The emerging Republican plan would also offer extra money for “high-risk pools” ― separate insurance programs for people who have pre-existing medical conditions. These are supposed to be a substitute for the ironclad guarantee of coverage that Obamacare provides.
But states ran these programs in the old days and they were famously poor substitutes for what most Americans would consider standard coverage. Typically they had restrictions, including annual or lifetime benefits, along with far higher premiums or out-of-pocket costs than standard plans did.
The difference between lowering costs and shifting them
The supposed virtue of these changes is that they would “lower costs.” Ryan, in a news conference Tuesday morning, said “it’s all about getting premiums down.”
It’s important to be clear about precisely what Republicans mean when they say these things.
The theory here is that freeing insurers from regulations on whom and what they cover, and under what conditions, will allow them to offer insurance with lower premiums. The theory is more or less correct. One reason insurance got more expensive after the Affordable Care Act became law is that insurers had to start paying medical bills for people with serious pre-existing conditions they could mostly avoid before.

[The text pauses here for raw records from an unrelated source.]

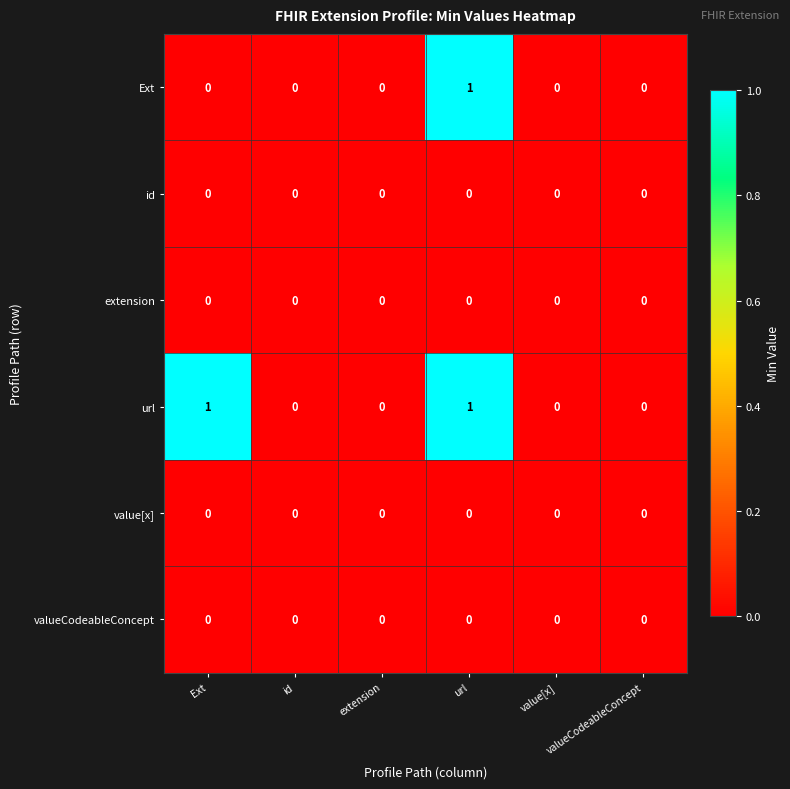

How many distinct data groups are displayed?

6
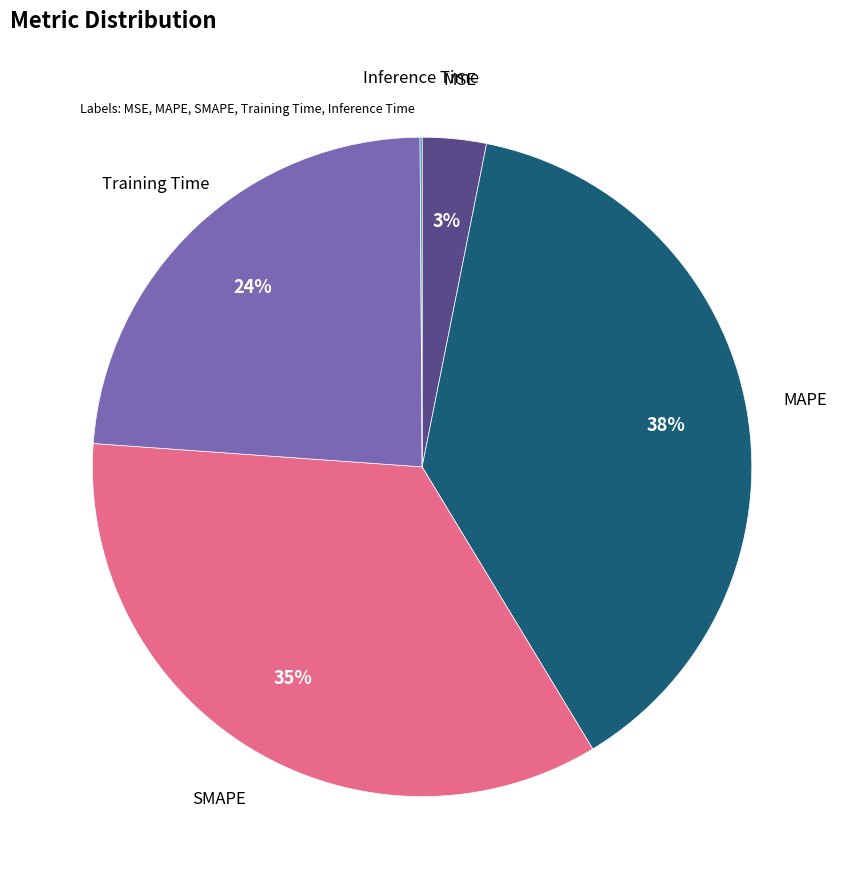

To the nearest percent, what is the average slice percentage?

20%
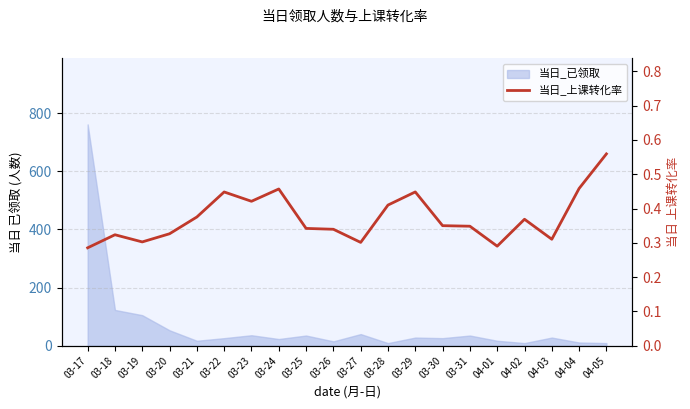

Reading left to right, extract all data points from this chart.

03-17=0.3	03-18=0.3	03-19=0.3	03-20=0.3	03-21=0.4	03-22=0.4	03-23=0.4	03-24=0.5	03-25=0.3	03-26=0.3	03-27=0.3	03-28=0.4	03-29=0.4	03-30=0.4	03-31=0.3	04-01=0.3	04-02=0.4	04-03=0.3	04-04=0.5	04-05=0.6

Take away the regulations, and insurers can go back to offering coverage like they did before ― at something approaching the old prices.
But the theory has a second part, one Republicans almost never mention.
Even as people in good health would get to spend less, people in poor health would have to pay more ― much, much more. That’s because people with pre-existing conditions wouldn’t be able to find comprehensive coverage with the benefits they need, or because their out-of-pocket costs would be much higher, or because they couldn’t find coverage at all ― except, perhaps, for premiums that would make even expensive Obamacare policies look dirt cheap by comparison.
This isn’t lowering costs, in the sense that it will lead to dramatically lower prices for medical care or sudden gains in the efficiency of care. It’s shifting costs, by putting the onus on the people with serious medical conditions.
It’s health care’s version of social Darwinism, where the people unlucky enough to have health problems must also face much higher medical bills, and in many cases the threat of financial ruin. That works out well enough for people who are young and healthy. But of course young people always get older, and sooner or later, even the healthiest will get sick.